How were the interviews and your reporting time structured?   What did you do to observe in the background, and how did they react to you being there? I started asking questions within my first hour in the unit, but I didn’t take out a notebook for at least a week. I simply took it all in, got to know it a little. We couldn’t interview Shawn or Alvaro at first because both were in comas, so we spent our time getting to know them through their families. I spent an average of 15 hours a day, seven days a week in the unit for the duration of my reporting. When I wasn’t observing or asking questions, I’d run downstairs to the medical library to research burns and burn treatment.

Some of the scenes, like the tank room, are intense and terrifying to read- how were you prepared emotionally to witness that? What did the staff of the burn unit do to help you prepare, or know what to expect?  Well, the nurses brought us into the tank the first day we were there. They were testing us and I knew it. They warned us that it wasn’t for the faint of heart and that many medical students fainted in there. When we walked in, they were bathing and debriding Alvaro. He was naked on the table, of course in a deep coma, and I had never witnessed such catastrophic injuries. The nurses put a chair behind me, just in case I started to go down. I was determined not to, so I opened and closed my eyes through the whole procedure. Every day I got a little bit braver until I could get through it with my eyes wide open. I think I won their respect that first day when I didn’t faint.

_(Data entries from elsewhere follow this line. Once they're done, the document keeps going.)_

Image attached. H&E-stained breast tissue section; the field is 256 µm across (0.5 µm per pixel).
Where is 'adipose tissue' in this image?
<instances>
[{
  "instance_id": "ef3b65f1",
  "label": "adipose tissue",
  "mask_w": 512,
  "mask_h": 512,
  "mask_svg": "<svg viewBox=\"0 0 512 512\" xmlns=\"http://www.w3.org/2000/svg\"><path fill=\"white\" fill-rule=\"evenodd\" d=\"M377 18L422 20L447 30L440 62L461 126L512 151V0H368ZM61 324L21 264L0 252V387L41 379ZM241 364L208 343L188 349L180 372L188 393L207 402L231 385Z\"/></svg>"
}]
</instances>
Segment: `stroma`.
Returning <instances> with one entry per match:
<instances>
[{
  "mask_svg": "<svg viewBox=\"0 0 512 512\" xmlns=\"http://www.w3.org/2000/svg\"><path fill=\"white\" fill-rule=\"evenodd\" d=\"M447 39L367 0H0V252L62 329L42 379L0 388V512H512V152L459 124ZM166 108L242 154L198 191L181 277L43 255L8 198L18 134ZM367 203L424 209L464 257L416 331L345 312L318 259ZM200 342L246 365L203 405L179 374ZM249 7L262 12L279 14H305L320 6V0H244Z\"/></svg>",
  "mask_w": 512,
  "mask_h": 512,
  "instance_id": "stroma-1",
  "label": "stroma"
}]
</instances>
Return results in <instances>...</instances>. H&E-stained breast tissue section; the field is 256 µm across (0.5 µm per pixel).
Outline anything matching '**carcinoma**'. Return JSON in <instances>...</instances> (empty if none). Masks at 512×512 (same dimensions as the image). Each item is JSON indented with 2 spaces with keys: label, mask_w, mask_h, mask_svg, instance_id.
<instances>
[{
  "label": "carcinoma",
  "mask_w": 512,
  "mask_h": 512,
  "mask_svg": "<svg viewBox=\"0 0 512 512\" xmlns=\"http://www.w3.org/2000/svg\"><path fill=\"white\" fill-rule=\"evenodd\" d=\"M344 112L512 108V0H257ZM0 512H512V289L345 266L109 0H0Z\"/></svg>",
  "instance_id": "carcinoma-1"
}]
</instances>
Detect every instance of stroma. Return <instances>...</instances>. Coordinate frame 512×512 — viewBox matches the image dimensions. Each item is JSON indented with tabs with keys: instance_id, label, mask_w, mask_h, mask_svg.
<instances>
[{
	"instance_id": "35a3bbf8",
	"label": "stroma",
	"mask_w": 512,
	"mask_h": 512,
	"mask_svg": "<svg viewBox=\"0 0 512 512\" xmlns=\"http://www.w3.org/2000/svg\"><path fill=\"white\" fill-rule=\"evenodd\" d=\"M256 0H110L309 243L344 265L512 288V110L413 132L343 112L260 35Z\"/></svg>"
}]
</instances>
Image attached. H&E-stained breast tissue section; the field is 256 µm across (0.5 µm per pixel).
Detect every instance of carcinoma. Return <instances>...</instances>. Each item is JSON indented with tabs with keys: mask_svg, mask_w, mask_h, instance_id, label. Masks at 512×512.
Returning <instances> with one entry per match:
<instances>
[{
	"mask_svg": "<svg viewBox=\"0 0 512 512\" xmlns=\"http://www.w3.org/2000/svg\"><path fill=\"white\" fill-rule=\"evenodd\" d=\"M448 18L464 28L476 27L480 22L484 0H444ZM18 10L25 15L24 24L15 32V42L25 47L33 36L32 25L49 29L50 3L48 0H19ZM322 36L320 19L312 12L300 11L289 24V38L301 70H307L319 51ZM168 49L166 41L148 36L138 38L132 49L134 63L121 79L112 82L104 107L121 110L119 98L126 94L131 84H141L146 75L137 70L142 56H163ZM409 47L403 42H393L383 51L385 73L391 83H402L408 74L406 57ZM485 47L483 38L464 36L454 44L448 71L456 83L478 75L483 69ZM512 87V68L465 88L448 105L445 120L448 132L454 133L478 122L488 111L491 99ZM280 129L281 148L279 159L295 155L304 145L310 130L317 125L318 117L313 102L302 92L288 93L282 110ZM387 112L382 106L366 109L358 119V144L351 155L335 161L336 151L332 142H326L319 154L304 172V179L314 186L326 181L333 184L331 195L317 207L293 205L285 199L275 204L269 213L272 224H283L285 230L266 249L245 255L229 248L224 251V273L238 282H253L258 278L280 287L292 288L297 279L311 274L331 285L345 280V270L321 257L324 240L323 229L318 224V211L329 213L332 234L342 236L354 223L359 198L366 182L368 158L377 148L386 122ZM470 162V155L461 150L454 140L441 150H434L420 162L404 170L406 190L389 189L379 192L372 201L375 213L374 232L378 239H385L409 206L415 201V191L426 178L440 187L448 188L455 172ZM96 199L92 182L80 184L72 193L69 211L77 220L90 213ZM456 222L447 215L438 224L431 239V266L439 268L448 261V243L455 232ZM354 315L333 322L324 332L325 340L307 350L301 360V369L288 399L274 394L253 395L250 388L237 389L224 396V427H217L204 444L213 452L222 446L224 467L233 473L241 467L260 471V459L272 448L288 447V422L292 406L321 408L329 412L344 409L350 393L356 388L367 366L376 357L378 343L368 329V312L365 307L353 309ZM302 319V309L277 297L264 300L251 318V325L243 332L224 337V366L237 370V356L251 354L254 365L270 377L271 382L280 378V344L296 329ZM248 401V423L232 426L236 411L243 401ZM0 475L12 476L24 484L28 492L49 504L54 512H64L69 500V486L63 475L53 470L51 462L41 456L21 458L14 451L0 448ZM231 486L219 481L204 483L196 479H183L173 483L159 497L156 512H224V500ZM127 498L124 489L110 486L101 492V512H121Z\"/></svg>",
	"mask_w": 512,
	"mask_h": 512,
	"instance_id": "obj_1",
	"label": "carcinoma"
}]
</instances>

How did the story affect you emotionally? Very much. There were times Matt and I would call each other in tears on the ride home from the hospital at night. When Alvaro had a setback about three months after the fire,and hovered near death for days, I didn’t sleep. I was terrified he would be dead when I got there in the morning. By then, it wasn’t about the story so much as it was about him. Watching him lay there in a coma for so long, fighting so valiantly for his life, had endeared him to me, even though I hadn’t yet met him. And I got to know and love Shawn quickly. Matt and I were really pulling for them, so when they had setbacks or terrible pain we hurt with them.    
What did you do to deal with those emotions, and what helped you decompress?  Lots of red wine.

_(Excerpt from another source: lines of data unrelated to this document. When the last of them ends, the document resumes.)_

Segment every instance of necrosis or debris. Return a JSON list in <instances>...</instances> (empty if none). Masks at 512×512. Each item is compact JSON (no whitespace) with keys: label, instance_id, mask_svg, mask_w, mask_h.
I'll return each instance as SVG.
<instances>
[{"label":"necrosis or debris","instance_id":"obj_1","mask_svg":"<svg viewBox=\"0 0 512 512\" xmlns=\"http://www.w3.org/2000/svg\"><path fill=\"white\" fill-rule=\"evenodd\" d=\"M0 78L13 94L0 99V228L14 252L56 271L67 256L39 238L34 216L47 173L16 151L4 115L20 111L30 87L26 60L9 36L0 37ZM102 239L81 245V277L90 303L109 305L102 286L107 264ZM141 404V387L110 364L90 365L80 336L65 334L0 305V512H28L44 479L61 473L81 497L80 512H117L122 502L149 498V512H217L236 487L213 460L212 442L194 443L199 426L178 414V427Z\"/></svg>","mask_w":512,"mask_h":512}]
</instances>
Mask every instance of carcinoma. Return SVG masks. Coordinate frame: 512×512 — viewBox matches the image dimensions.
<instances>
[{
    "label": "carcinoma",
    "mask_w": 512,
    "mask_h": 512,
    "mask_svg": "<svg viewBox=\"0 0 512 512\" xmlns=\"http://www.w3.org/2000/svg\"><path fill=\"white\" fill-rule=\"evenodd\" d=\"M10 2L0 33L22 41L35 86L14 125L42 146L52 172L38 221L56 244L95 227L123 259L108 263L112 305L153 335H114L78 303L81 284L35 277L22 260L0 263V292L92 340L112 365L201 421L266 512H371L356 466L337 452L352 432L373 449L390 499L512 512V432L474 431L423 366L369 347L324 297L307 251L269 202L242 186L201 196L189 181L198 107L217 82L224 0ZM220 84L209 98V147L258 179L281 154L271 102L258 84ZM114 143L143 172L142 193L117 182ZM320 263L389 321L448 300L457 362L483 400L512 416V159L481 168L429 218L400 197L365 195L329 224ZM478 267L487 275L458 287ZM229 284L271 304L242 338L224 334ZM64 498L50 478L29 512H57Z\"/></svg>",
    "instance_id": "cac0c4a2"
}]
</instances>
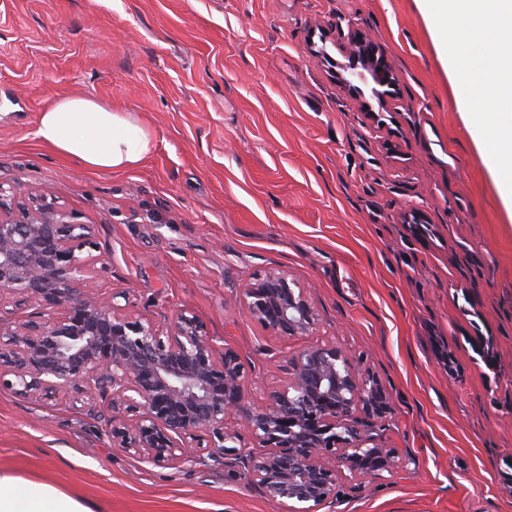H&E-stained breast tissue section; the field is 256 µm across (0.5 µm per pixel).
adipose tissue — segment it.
Listing matches in <instances>:
<instances>
[{
  "instance_id": "adipose-tissue-1",
  "label": "adipose tissue",
  "mask_w": 512,
  "mask_h": 512,
  "mask_svg": "<svg viewBox=\"0 0 512 512\" xmlns=\"http://www.w3.org/2000/svg\"><path fill=\"white\" fill-rule=\"evenodd\" d=\"M36 136L57 153L103 171L134 166L154 146L152 133L128 114L77 96L60 98L41 112ZM0 512L93 510L79 495L0 470Z\"/></svg>"
}]
</instances>
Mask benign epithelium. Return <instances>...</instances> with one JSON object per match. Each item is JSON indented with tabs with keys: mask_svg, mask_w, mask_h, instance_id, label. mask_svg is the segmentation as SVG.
Wrapping results in <instances>:
<instances>
[{
	"mask_svg": "<svg viewBox=\"0 0 512 512\" xmlns=\"http://www.w3.org/2000/svg\"><path fill=\"white\" fill-rule=\"evenodd\" d=\"M351 62L343 83L383 93L391 67L366 34L350 30L340 44ZM0 184V303L32 301L54 315L0 322V387L23 397L73 398L86 404L109 392L112 443L155 466L187 460L186 448L237 468L289 512H319L339 494L342 477L363 484L398 467L395 451L369 434L391 413L379 380L325 343L288 359V379L263 406L246 408V370L220 348L203 323L180 313L166 327L123 310L95 289L93 226L44 194L13 208ZM246 314L279 336L305 334L316 314L303 289L269 272L243 289ZM245 417L256 448L233 426Z\"/></svg>",
	"mask_w": 512,
	"mask_h": 512,
	"instance_id": "benign-epithelium-1",
	"label": "benign epithelium"
}]
</instances>
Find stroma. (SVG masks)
Instances as JSON below:
<instances>
[{"mask_svg": "<svg viewBox=\"0 0 512 512\" xmlns=\"http://www.w3.org/2000/svg\"><path fill=\"white\" fill-rule=\"evenodd\" d=\"M351 28L386 55L387 102L338 80ZM439 41L420 0H0V184L93 226L99 292L156 324L196 316L239 354L248 408L329 341L391 394L374 433L398 468L320 512H512V213ZM65 96L128 113L153 150L111 172L58 155L35 131ZM271 271L303 288L313 332L246 315ZM0 468L94 512H288L223 462L156 467L83 404L7 389Z\"/></svg>", "mask_w": 512, "mask_h": 512, "instance_id": "stroma-1", "label": "stroma"}]
</instances>
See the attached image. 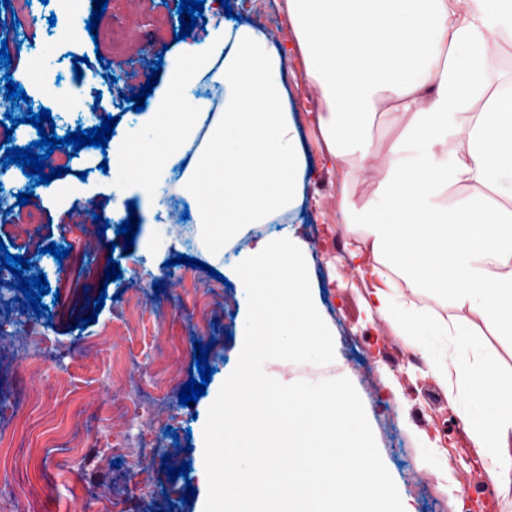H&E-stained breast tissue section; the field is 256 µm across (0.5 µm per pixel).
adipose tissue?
Masks as SVG:
<instances>
[{
    "label": "adipose tissue",
    "mask_w": 512,
    "mask_h": 512,
    "mask_svg": "<svg viewBox=\"0 0 512 512\" xmlns=\"http://www.w3.org/2000/svg\"><path fill=\"white\" fill-rule=\"evenodd\" d=\"M303 71L267 32L219 24L165 57L153 105L112 143V193L139 187L141 210L192 203L209 259L237 284V372L264 383L268 360L332 363L305 244L288 228L304 203L307 157L291 80L313 85L325 159L341 175V218L365 256L367 308L418 354L479 458L512 499V0H284ZM219 84L220 98L185 100ZM390 138L375 162L373 129ZM184 164L178 181L172 168ZM375 189L359 205L364 181ZM264 224L232 262L224 252ZM501 353H488L485 335Z\"/></svg>",
    "instance_id": "obj_1"
}]
</instances>
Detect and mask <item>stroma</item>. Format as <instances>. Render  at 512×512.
Returning <instances> with one entry per match:
<instances>
[{"label":"stroma","mask_w":512,"mask_h":512,"mask_svg":"<svg viewBox=\"0 0 512 512\" xmlns=\"http://www.w3.org/2000/svg\"><path fill=\"white\" fill-rule=\"evenodd\" d=\"M180 0H108L95 35L73 39L65 27L66 14L90 16L92 0H46L35 13L23 10V0L0 6V18L20 19L19 28H7L12 58L0 66V142L26 147L38 131L25 123L27 109L50 110L57 136L100 125L102 115L85 110L60 111L59 98L79 91L92 98L110 90L109 108L117 116L115 136H123L137 114L126 102L130 90L147 81L153 56L142 55L135 33L149 31L155 54L175 44L180 31ZM282 0H234L232 11L240 20L262 27L276 44L293 49V34L281 8ZM102 48L111 58L109 76L84 72L76 76L73 57ZM43 65L54 80L52 90L25 84L27 106L5 99V77ZM300 127L309 146L311 170L306 173L308 204L295 231L308 248L309 268L317 286L323 317L336 333L341 368L351 378L372 428L382 461L405 492L414 512H464L457 494V478L464 471L466 447L460 427L433 378L424 367L401 369L405 350L390 326L366 311L365 291L357 264L350 260V240L340 222L339 173L333 172L318 150V130L311 118L318 112L316 89L299 82L295 90ZM13 114L19 123L6 135L3 120ZM101 148L85 147L73 159L55 154L54 163L70 162L86 175L82 186L90 204L108 215V227L97 234L94 247H86L82 224L66 227L64 234L49 232L48 216H61L71 201L57 194L56 184H36L16 164L0 169V204L15 208L17 195L32 189L26 209L36 215L39 227L28 234L6 225L4 242L10 254L29 258L32 273L45 274L50 292L42 302L49 315L36 316L16 289L9 270L0 271V309L14 323L17 347L26 355L0 362V442L10 450L0 464V512H99L101 495L127 502L129 512H204L207 478L203 430L208 410L226 377L239 360L234 289L208 271L175 264L177 255L199 258L195 229L182 215L188 202L178 196L163 197L151 214L141 216L130 248L118 245L117 227L129 217L127 204H116L112 176L99 165ZM167 228V240L158 248L143 246L149 225ZM56 243L67 249L63 260L46 254ZM120 265L121 279L109 282V263ZM161 291H154V284ZM106 294L102 309H95L99 294ZM94 322L81 326L80 321ZM209 346L208 363L214 373L205 395L181 405L179 392L196 367L195 344ZM138 365L143 377L160 370L176 379L163 391L168 427L154 426L151 436L158 450L135 475L129 458L112 452V406L133 404L135 392L112 383L117 361ZM453 455L452 468L440 474L436 492L417 488L411 479L420 448ZM189 462L187 476L170 478L167 470ZM193 486L195 493L182 498L180 491Z\"/></svg>","instance_id":"obj_1"}]
</instances>
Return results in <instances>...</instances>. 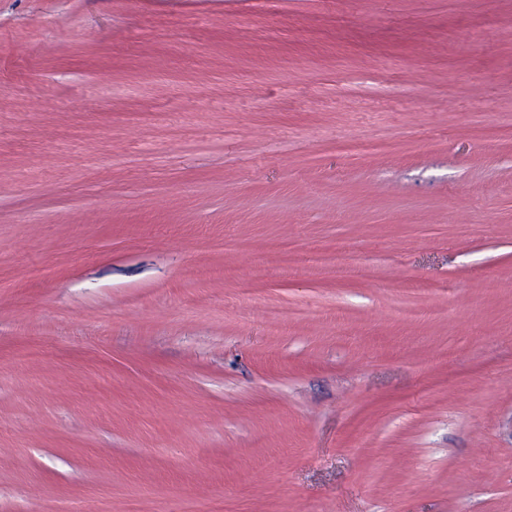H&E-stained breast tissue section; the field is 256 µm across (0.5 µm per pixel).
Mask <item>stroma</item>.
Segmentation results:
<instances>
[{
	"instance_id": "obj_1",
	"label": "stroma",
	"mask_w": 512,
	"mask_h": 512,
	"mask_svg": "<svg viewBox=\"0 0 512 512\" xmlns=\"http://www.w3.org/2000/svg\"><path fill=\"white\" fill-rule=\"evenodd\" d=\"M106 491L512 512V0H0V512ZM333 144L336 150L350 155L385 153L401 150L405 147V144L400 141L373 138L336 139Z\"/></svg>"
}]
</instances>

What are some of the differences between the writing process for having the story appear in the Ledger, versus book form? The book is my first so I can’t deny the thrill of it. It’s a lifelong dream to have a book.

Still, I think it was actually almost more thrilling when the series appeared in the paper because the feedback was immediate and so tangible. Hundreds of people emailed and called. Every day we heard stories about readers waiting at the curb for the paper for their morning because they couldn’t wait to read the next installment. One day a woman called and begged me to read her the next day’s segment because she was going out of town and wouldn’t be able to get her paper. When I explained that I couldn’t do that, she read me the riot act. The paper ended up setting up a phone bank to handle all the calls.